Task instructions
Word for word, reproduce every line of the data below.

'''

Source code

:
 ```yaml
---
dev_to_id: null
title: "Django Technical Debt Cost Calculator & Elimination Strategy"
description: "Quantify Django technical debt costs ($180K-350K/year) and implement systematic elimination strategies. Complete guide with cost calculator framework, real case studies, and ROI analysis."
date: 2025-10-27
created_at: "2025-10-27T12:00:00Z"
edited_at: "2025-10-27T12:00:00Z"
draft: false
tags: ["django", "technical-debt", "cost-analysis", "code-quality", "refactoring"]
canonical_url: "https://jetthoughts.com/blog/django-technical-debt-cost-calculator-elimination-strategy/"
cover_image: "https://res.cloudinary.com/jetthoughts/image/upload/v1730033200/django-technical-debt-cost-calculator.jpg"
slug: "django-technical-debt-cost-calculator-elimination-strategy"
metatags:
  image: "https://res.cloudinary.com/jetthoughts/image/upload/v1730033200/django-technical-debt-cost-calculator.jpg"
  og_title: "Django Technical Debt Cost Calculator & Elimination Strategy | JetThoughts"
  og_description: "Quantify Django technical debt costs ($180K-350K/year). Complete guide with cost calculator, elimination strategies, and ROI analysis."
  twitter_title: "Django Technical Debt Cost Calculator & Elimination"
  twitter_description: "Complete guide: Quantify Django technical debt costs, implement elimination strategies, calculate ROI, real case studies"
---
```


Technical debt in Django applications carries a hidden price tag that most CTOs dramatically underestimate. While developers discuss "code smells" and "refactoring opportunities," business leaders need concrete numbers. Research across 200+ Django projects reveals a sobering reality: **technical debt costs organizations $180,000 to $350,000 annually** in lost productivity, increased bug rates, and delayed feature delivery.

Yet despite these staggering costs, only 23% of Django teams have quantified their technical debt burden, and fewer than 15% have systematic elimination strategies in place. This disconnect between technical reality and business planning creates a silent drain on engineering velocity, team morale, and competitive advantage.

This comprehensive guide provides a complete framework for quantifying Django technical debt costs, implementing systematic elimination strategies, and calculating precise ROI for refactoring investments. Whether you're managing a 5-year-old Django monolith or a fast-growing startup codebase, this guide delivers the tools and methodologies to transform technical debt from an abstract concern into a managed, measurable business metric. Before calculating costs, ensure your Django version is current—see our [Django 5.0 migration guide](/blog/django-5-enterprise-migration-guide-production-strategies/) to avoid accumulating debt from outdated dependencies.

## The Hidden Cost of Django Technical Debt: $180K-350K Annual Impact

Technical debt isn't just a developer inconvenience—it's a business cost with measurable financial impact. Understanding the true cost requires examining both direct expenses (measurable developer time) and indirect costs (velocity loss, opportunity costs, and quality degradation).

'''

Answer space
Source code

:
 ```yaml
---
dev_to_id: null
title: "Django Technical Debt Cost Calculator & Elimination Strategy"
description: "Quantify Django technical debt costs ($180K-350K/year) and implement systematic elimination strategies. Complete guide with cost calculator framework, real case studies, and ROI analysis."
date: 2025-10-27
created_at: "2025-10-27T12:00:00Z"
edited_at: "2025-10-27T12:00:00Z"
draft: false
tags: ["django", "technical-debt", "cost-analysis", "code-quality", "refactoring"]
canonical_url: "https://jetthoughts.com/blog/django-technical-debt-cost-calculator-elimination-strategy/"
cover_image: "https://res.cloudinary.com/jetthoughts/image/upload/v1730033200/django-technical-debt-cost-calculator.jpg"
slug: "django-technical-debt-cost-calculator-elimination-strategy"
metatags:
  image: "https://res.cloudinary.com/jetthoughts/image/upload/v1730033200/django-technical-debt-cost-calculator.jpg"
  og_title: "Django Technical Debt Cost Calculator & Elimination Strategy | JetThoughts"
  og_description: "Quantify Django technical debt costs ($180K-350K/year). Complete guide with cost calculator, elimination strategies, and ROI analysis."
  twitter_title: "Django Technical Debt Cost Calculator & Elimination"
  twitter_description: "Complete guide: Quantify Django technical debt costs, implement elimination strategies, calculate ROI, real case studies"
---
```


Technical debt in Django applications carries a hidden price tag that most CTOs dramatically underestimate. While developers discuss "code smells" and "refactoring opportunities," business leaders need concrete numbers. Research across 200+ Django projects reveals a sobering reality: **technical debt costs organizations $180,000 to $350,000 annually** in lost productivity, increased bug rates, and delayed feature delivery.

Yet despite these staggering costs, only 23% of Django teams have quantified their technical debt burden, and fewer than 15% have systematic elimination strategies in place. This disconnect between technical reality and business planning creates a silent drain on engineering velocity, team morale, and competitive advantage.

This comprehensive guide provides a complete framework for quantifying Django technical debt costs, implementing systematic elimination strategies, and calculating precise ROI for refactoring investments. Whether you're managing a 5-year-old Django monolith or a fast-growing startup codebase, this guide delivers the tools and methodologies to transform technical debt from an abstract concern into a managed, measurable business metric. Before calculating costs, ensure your Django version is current—see our [Django 5.0 migration guide](/blog/django-5-enterprise-migration-guide-production-strategies/) to avoid accumulating debt from outdated dependencies.

## The Hidden Cost of Django Technical Debt: $180K-350K Annual Impact

Technical debt isn't just a developer inconvenience—it's a business cost with measurable financial impact. Understanding the true cost requires examining both direct expenses (measurable developer time) and indirect costs (velocity loss, opportunity costs, and quality degradation).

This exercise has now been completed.